“We recognise that in the current state of pharmaceutical development, the model just is not sustainable.”
BenevolentAI differentiates itself from its peers by coming up with potentially life-saving treatments, using artificial intelligence. It can generate possible disease targets in as little as five hours, revolutionising drug discovery and development and rapidly accelerating a half-century old scientific process.
“We recognise that in the current state of pharmaceutical development, the model just is not sustainable,” says founder and chairman Ken Mulvany. It can typically take five to seven years of development before therapies are even introduced into the human population. BenevolentAI can shorten this to a year or 18 months.
Addressing this age-old R&D timeline was just one of the radical changes Mulvany, an industry veteran, sought to bring about.

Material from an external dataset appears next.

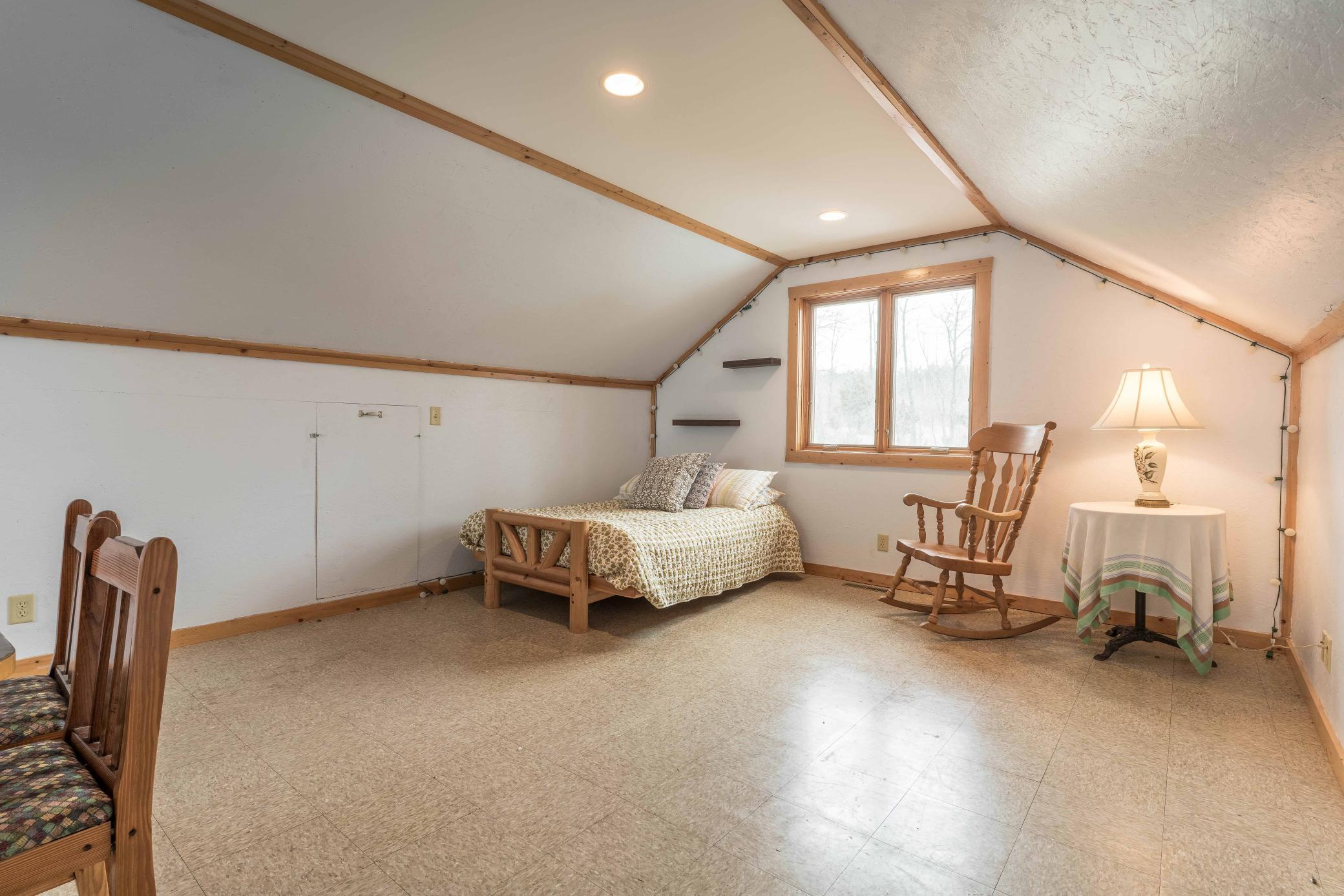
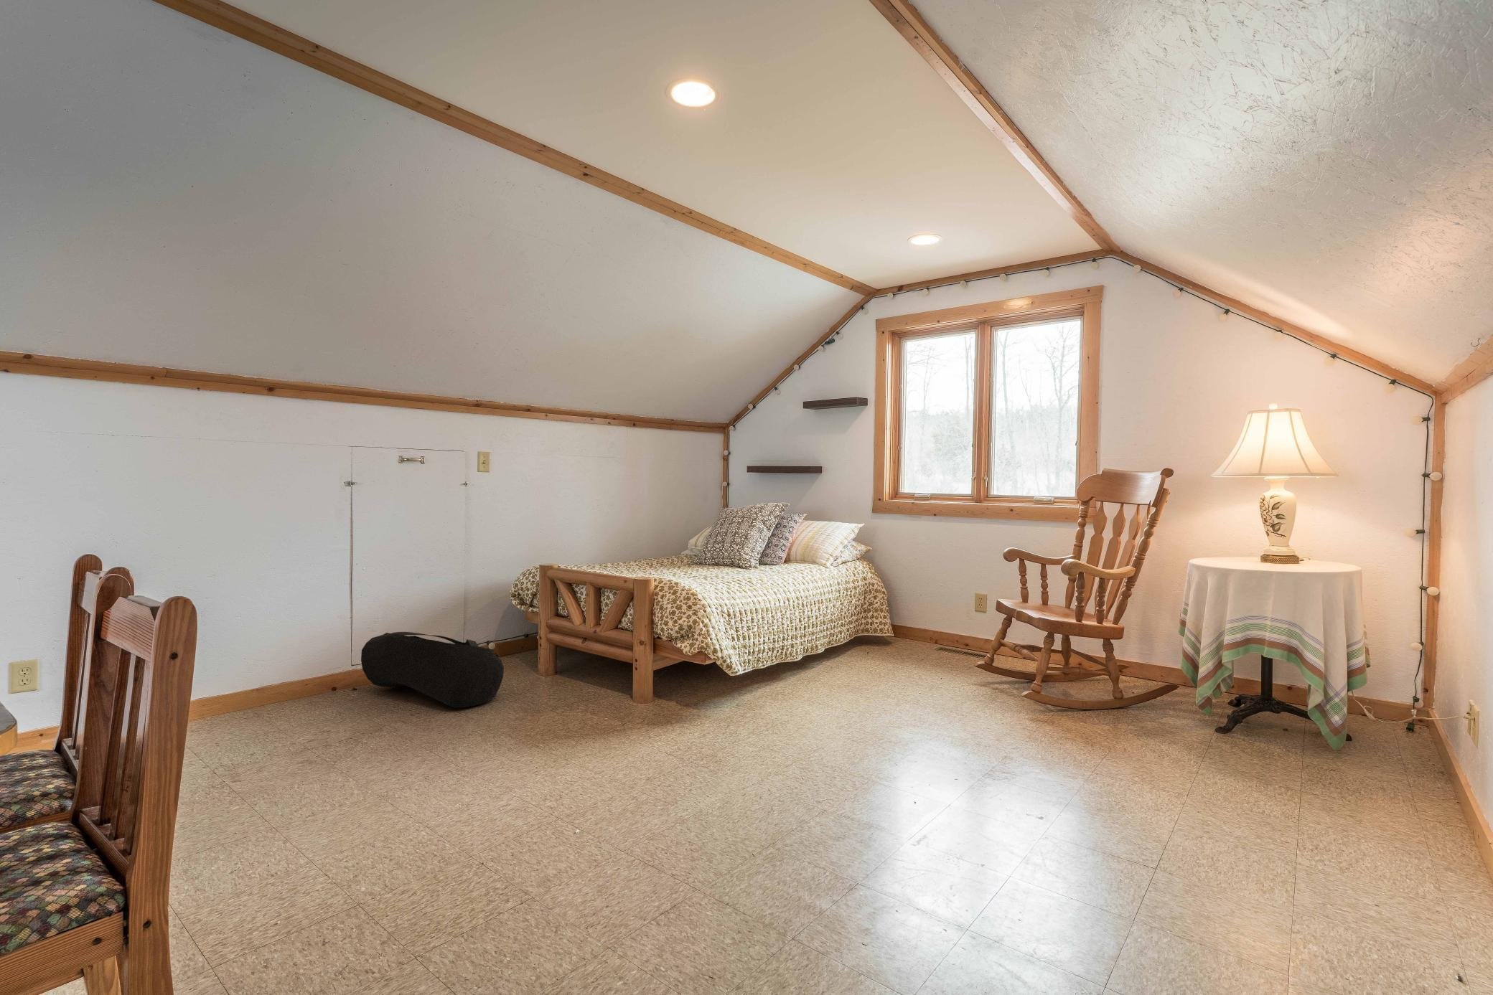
+ bag [360,631,504,708]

In 2012, he had sold his United Kingdom-listed biotech Proximagen, then the largest of its kind in Europe, to Upsher-Smith, a pharmaceutical company in the United States. The following year, he founded BenevolentAI, now the largest private AI company in Europe; fifth largest in the world. In its last funding round, it raised $87 million USD, at a valuation of $1.7 billion.
“Everything about BenevolentAI is based on my experience in biotech,” he says. His two chief aims: bring down costs by improving cure hypothesis and democratise scientific information.
“If you look at biology or pharma, there are a lot of silos of knowledge,” he says of the latter, “You need a much more holistic view of how the human body works.” Where molecules may have failed in clinical trials for a specific disease, they may succeed in targeting another perhaps unrelated disorder.
“We recognise that in the current state of pharmaceutical development, the model just is not sustainable.”